India’s Supreme Court has upheld the ban which the RBI i.e. the Reserve Bank of India, had put barring lenders from dealing with cryptocurrencies.
The Supreme Court’s Ruling
The court has ruled that the ban which prohibits banks and other financial institutions from offering any services related to cryptocurrencies will stand, which has effectively outlawed cryptocurrencies in the third largest economy in Asia. The institutions had initially been given a three month period during which they were to stop all crypto operations.
The RBI said during the court hearing that Bitcoin could not be accepted as a currency because the existing laws in India only permit coins which are of a physical form, and which are then stamped by the government to be regarded as formal currency. The ministry of finance is yet to make the crypto ban formal.
Going Against The Grain
This step against cryptocurrencies is in contrast to how other economies have reacted to the crypto space. While India is stiff-arming cryptocurrencies and its central bank saying that the ban is cutting off an avenue for crimes through cryptocurrencies, other countries such as South Korea and Malta are taking steps to secure the crypto space as well as facilitate more crypto trading and establishing themselves as blockchain and cryptocurrency hub respectively.
According to Nischal Shetty, the CEO of WazirX, this ruling will not affect India’s exchange as badly as anticipated. He has said that the ban only applies to the direct banking of cryptocurrencies, a facility that crypto exchanges can still operate without. According to him, the buyer and seller of cryptocurrencies are still able to transact with each other while the crypto exchange acts as a central holder for the cryptocurrencies, limiting cheating on both ends while at the same time eliminating banks.

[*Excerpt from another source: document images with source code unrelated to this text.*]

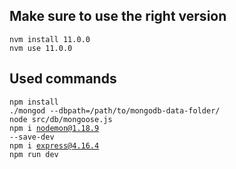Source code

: ## Make sure to use the right version

<code>nvm install 11.0.0</code>  
<code>nvm use 11.0.0</code>  

## Used commands

<code>npm install</code>  
<code>./mongod --dbpath=/path/to/mongodb-data-folder/</code>  
<code>node src/db/mongoose.js</code>  
<code>npm i nodemon@1.18.9 --save-dev</code>  
<code>npm i express@4.16.4</code>  
<code>npm run dev</code>  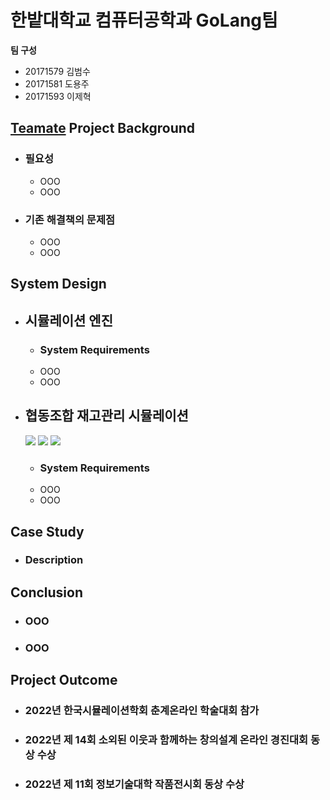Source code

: # 한밭대학교 컴퓨터공학과 GoLang팀

**팀 구성**
- 20171579 김범수 
- 20171581 도용주
- 20171593 이제혁

## <u>Teamate</u> Project Background
- ### 필요성
  - OOO
  - OOO
- ### 기존 해결책의 문제점
  - OOO
  - OOO
  
## System Design
  - ## 시뮬레이션 엔진 
    - ### System Requirements
     - OOO
     - OOO
  - ## 협동조합 재고관리 시뮬레이션
    <img src="https://img.shields.io/badge/vue.js-4FC08D?style=for-the-badge&logo=vue.js&logoColor=white">   <img src="https://img.shields.io/badge/node.js-339933?style=for-the-badge&logo=Node.js&logoColor=white">  <img src="https://img.shields.io/badge/mariaDB-003545?style=for-the-badge&logo=mariaDB&logoColor=white"> 
    - ### System Requirements
     - OOO
     - OOO
## Case Study
  - ### Description
  
  
## Conclusion
  - ### OOO
  - ### OOO
  
## Project Outcome
- ### 2022년 한국시뮬레이션학회 춘계온라인 학술대회 참가
- ### 2022년 제 14회 소외된 이웃과 함께하는 창의설계 온라인 경진대회 동상 수상
- ### 2022년 제 11회 정보기술대학 작품전시회 동상 수상
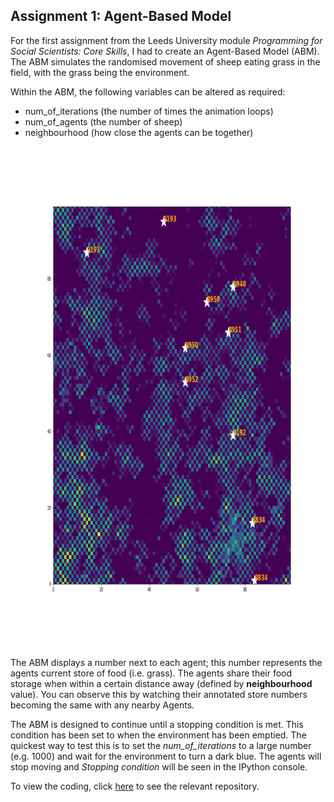 ## Assignment 1: Agent-Based Model

For the first assignment from the Leeds University module *Programming for Social Scientists: Core Skills*, I had to create an Agent-Based Model (ABM).
The ABM simulates the randomised movement of sheep eating grass in the field, with the grass being the environment.

Within the ABM, the following variables can be altered as required:
- num_of_iterations (the number of times the animation loops)
- num_of_agents     (the number of sheep)
- neighbourhood     (how close the agents can be together)

<p align="center">
  <img width="800" height="800" src="Figure_1-1.png">
</p>

The ABM displays a number next to each agent; this number represents the agents current store of food (i.e. grass). 
The agents share their food storage when within a certain distance away (defined by **neighbourhood** value). 
You can observe this by watching their annotated store numbers becoming the same with any nearby Agents.

The ABM is designed to continue until a stopping condition is met. This condition has been set to when the environment has been emptied.
The quickest way to test this is to set the *num_of_iterations* to a large number (e.g. 1000) and wait for the environment to turn a dark blue. The agents will stop moving and *Stopping condition* will be seen in the IPython console.

To view the coding, click [here](https://github.com/sianteesdale/ABM-Assignment-1) to see the relevant repository. 

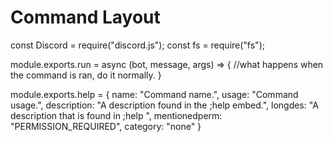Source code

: # Command Layout

const Discord = require("discord.js");
const fs = require("fs");

module.exports.run = async (bot, message, args) => {
  //what happens when the command is ran, do it normally.
}

module.exports.help = {
	name: "Command name.",
	usage: "Command usage.",
	description: "A description found in the ;help embed.",
	longdes: "A description that is found in ;help <command>",
	mentionedperm: "PERMISSION_REQUIRED",
  category: "none"
}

Cryptocurrency Regulation In India
There have been several attempts in regulating cryptocurrencies in India in the past few months. When Bitcoin’s valuation was significantly increasing late last year, the RBI issued an advisory against trading and investing in cryptocurrency. This advisory was backed by the Ministry of Finance, which termed cryptocurrencies a Ponzi scheme.
Earlier this year, Indian banks began stalling payments and withdrawals made to crypto exchanges. Ten days after this began, bitcoin investors in the country received notices which directed them to report the gains they have accrued from crypto trading and pay taxes on them.
Then towards the end of January, it was reported that the Ministry of Corporate Affairs was seeking the advice of ICAI (Institute of Chartered Accountants of India) on the accounting standards possibilities for cryptocurrencies.
During the Parliament’s budget session, the Finance Minister, Arun Jaitely reiterated that India would not accept cryptocurrencies as legal tenders, and added that the government would be taking measures to ensure the elimination of crypto assets use as part of the payments system. His utterances caused panic among many people who construed them as a confirmation that the government would be banning crypto trading. He, however, clarified, on a later date, that the government had no plans of banning bitcoin.